Since a vector on the line has to be on each plane, it has to be a solution of a linear system. We have the following equations

${\displaystyle \left\{{\begin{aligned}y-z&=1\\2x+y+z&=2\end{aligned}}\right.}$

which is a linear system with 2 equations in 3 unknowns. We can write it in an augmented matrix as

${\displaystyle \left[{\begin{array}{ccc|c}0&1&-1&1\\2&1&1&2\end{array}}\right]}$

We will swap the first two rows and then row reduce to get

${\displaystyle \left[{\begin{array}{ccc|c}1&0&1&1/2\\0&1&-1&1\end{array}}\right].}$

We notice there is a free variable and we let x = t.

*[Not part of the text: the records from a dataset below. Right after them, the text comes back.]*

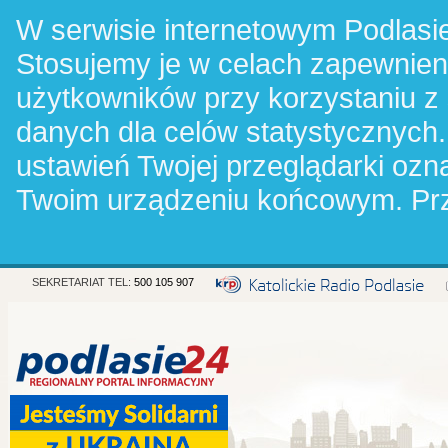
W serwisie internetowym Podlasie
Stosujemy je w celach zapewnie
użytkowników przy korzystaniu z
danych dla celów statystycznych.
ustawień Twojej przeglądarki oz
Twoim urządzeniu końcowym. Pr
SEKRETARIAT TEL:
500 105 907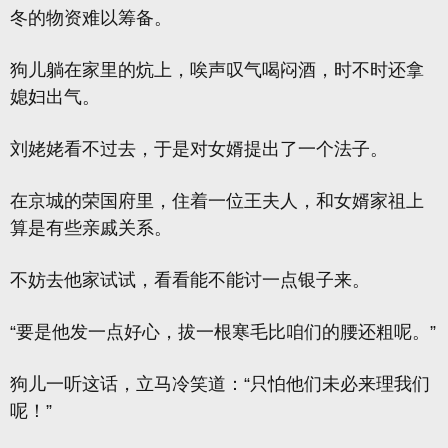
冬的物资难以筹备。
狗儿躺在家里的炕上，唉声叹气喝闷酒，时不时还拿
媳妇出气。
刘姥姥看不过去，于是对女婿提出了一个法子。
在京城的荣国府里，住着一位王夫人，和女婿家祖上
算是有些亲戚关系。
不妨去他家试试，看看能不能讨一点银子来。
“要是他发一点好心，拔一根寒毛比咱们的腰还粗呢。”
狗儿一听这话，立马冷笑道：“只怕他们未必来理我们
呢！”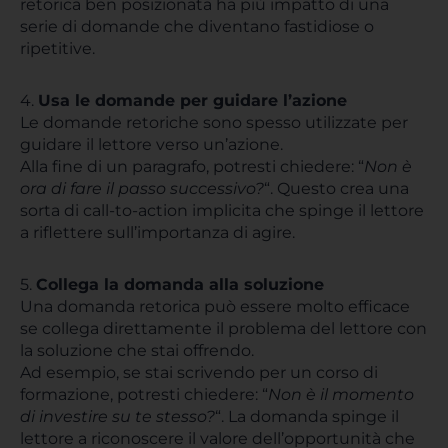
retorica ben posizionata ha più impatto di una
serie di domande che diventano fastidiose o
ripetitive.
4.
Usa le domande per guidare l’azione
Le domande retoriche sono spesso utilizzate per
guidare il lettore verso un’azione.
Alla fine di un paragrafo, potresti chiedere: “
Non è
ora di fare il passo successivo?
“. Questo crea una
sorta di call-to-action implicita che spinge il lettore
a riflettere sull’importanza di agire.
5.
Collega la domanda alla soluzione
Una domanda retorica può essere molto efficace
se collega direttamente il problema del lettore con
la soluzione che stai offrendo.
Ad esempio, se stai scrivendo per un corso di
formazione, potresti chiedere: “
Non è il momento
di investire su te stesso?
“. La domanda spinge il
lettore a riconoscere il valore dell’opportunità che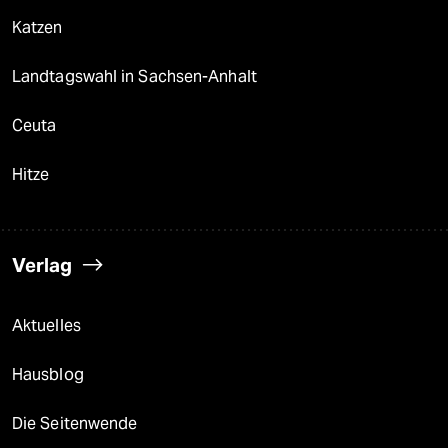
Katzen
Landtagswahl in Sachsen-Anhalt
Ceuta
Hitze
Verlag
Aktuelles
Hausblog
Die Seitenwende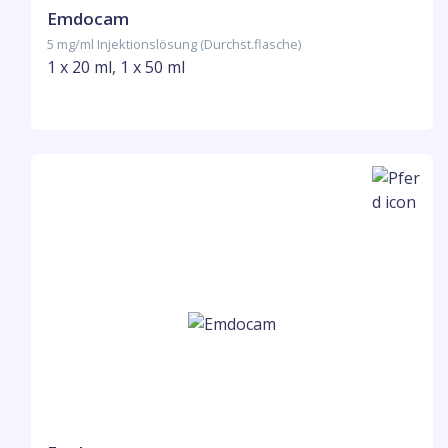
Emdocam
5 mg/ml Injektionslösung (Durchst.flasche)
1 x 20 ml, 1 x 50 ml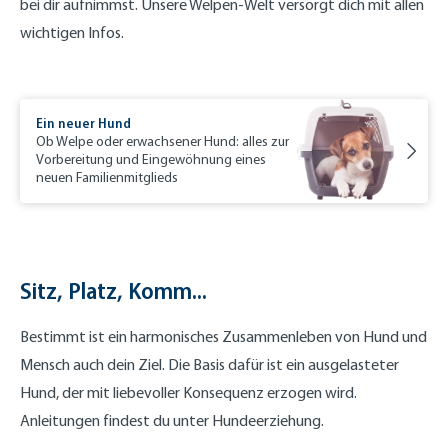
bei dir aufnimmst. Unsere Welpen-Welt versorgt dich mit allen
wichtigen Infos.
Ein neuer Hund
Ob Welpe oder erwachsener Hund: alles zur
Vorbereitung und Eingewöhnung eines
neuen Familienmitglieds
Sitz, Platz, Komm...
Bestimmt ist ein harmonisches Zusammenleben von Hund und
Mensch auch dein Ziel. Die Basis dafür ist ein ausgelasteter
Hund, der mit liebevoller Konsequenz erzogen wird.
Anleitungen findest du unter Hundeerziehung.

We then get

${\displaystyle {\begin{aligned}z&={\frac {1}{2}}-t\\y&=1+z={\frac {3}{2}}-t\end{aligned}}.}$

Therefore we get that the solution, s, is

${\displaystyle \mathbf {s} =\mathbf {s} _{0}+t\mathbf {v} =\left[0,{\frac {3}{2}},{\frac {1}{2}}\right]+t[1,-1,-1].}$

The direction part of the line, v is [1,-1,-1]. However to make it length 1 we must divide by its magnitude, ${\displaystyle |\mathbf {v} |={\sqrt {3}}}$ to get,

${\displaystyle \mathbf {\hat {v}} ={\frac {1}{\sqrt {3}}}[1,-1,-1]}$

just like in solution 1.